2° dimanche du temps ordinaire, 3° lecture

Sur Jean 2, 1-11
L’eau fut changée en vin

Ephrem le Syrien
Commentaire du Diatessaron, SC 121, p. 213s

Au désert, notre Seigneur multiplia le pain, à Cana il changea l’eau en vin. Il habitua ainsi la bouche de ses disciples à son pain et à son vin, jusqu’au temps où il leur donnerait son corps et son sang. Il leur fit goûter un pain et un vin transitoire, pour attiser en eux le désir de son corps et de son sang vivifiants. Il leur donna libéralement ces menues choses, pour qu’ils sachent que son don suprême serait gratuit. Il les leur donna gratuitement, afin qu’ils sachent qu’on ne leur demanderait pas de payer une chose inestimable, car, s’ils pouvaient payer le prix du pain et du vin, ils ne pourraient payer son corps et son sang.
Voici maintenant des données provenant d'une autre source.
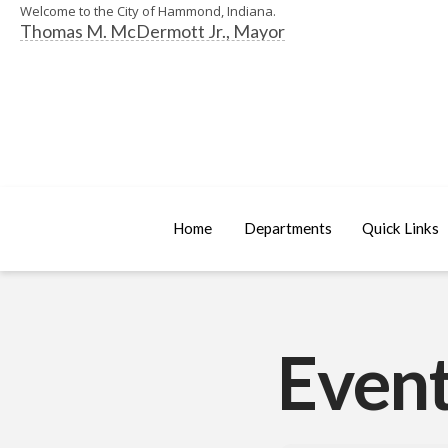
Welcome to the City of Hammond, Indiana.
Thomas M. McDermott Jr., Mayor
Home
Departments
Quick Links
Event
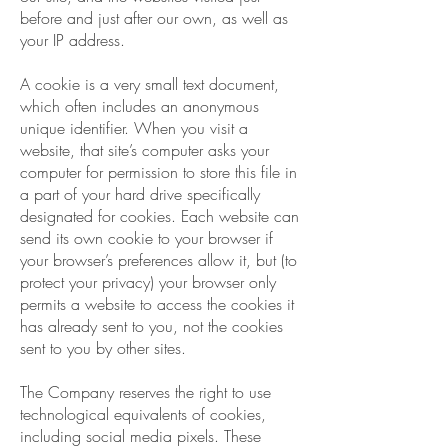
before and just after our own, as well as
your IP address.
A cookie is a very small text document,
which often includes an anonymous
unique identifier. When you visit a
website, that site’s computer asks your
computer for permission to store this file in
a part of your hard drive specifically
designated for cookies. Each website can
send its own cookie to your browser if
your browser’s preferences allow it, but (to
protect your privacy) your browser only
permits a website to access the cookies it
has already sent to you, not the cookies
sent to you by other sites.
The Company reserves the right to use
technological equivalents of cookies,
including social media pixels. These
Non seulement il nous a comblés gratuitement de ses dons, mais encore il nous a cajolés avec tendresse. Car il nous a donné ces menues choses gratuitement pour nous attirer, afin que nous approchions et recevions gratuitement cette chose si grande qu’est l’Eucharistie. Ces menus morceaux de pains et de vin qu’il a donnés étaient doux à la bouche, mais le don de son corps et de son sang est utile à l’esprit. Il a caché de la douceur dans le vin qu’il a fait pour indiquer aux convives quel trésor magnifique est caché dans son sang vivifiant.
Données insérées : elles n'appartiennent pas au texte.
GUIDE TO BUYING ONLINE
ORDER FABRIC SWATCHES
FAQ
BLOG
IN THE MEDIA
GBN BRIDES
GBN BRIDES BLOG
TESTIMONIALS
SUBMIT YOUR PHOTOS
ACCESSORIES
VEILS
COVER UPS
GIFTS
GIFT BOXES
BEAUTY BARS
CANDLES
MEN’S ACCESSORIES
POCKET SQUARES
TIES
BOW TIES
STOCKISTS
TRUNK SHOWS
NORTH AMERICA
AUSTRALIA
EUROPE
Comme premier signe, il fit un vin réjouissant pour les convives, afin de manifester que son sang réjouirait toutes les nations. Le vin intervient dans toutes les joies imaginables, et de même toutes les délivrances se rattachent au mystère de son sang. Il donna aux convives un vin excellent qui transforma leur esprit, pour leur faire savoir que la doctrine dont il les abreuverait transformerait leur cœur. Ce qui n’était d’abord que de l’eau fut changé en vin dans les amphores ; c’était le symbole du premier commandement amené à la perfection ; l’eau transformée, c’était la loi perfectionnée. Les convives buvaient ce qui avait été de l’eau, mais sans goûter l’eau. De même lorsque nous entendons les anciens commandements, nous les goûtons dans leur saveur nouvelle. Au précepte gifle pour gifle qui est dans la loi de Moïse, a été substitué la perfection : A celui qui frappe, présente l’autre joue (Matthieu 5,39).
En un clin d’œil, le Seigneur a multiplié un peu de pain et transformé l’eau en vin. Ce que les hommes font et transforment en dix mois de travail, ses dix doigts l’ont fait en un instant. Ses mains furent comme une terre sous son fruit ; le murmure de ses lèvres se répandit sur lui comme la rosée et le souffle de sa bouche comme le soleil ; en un très court instant il a mené à bout ce qui demande normalement une longue période. Le Seigneur a ainsi démontré la vigueur pénétrante de sa parole à ceux qui l’exécutaient, et la rapidité avec laquelle il octroyait ses dons à ceux qui en bénéficiaient.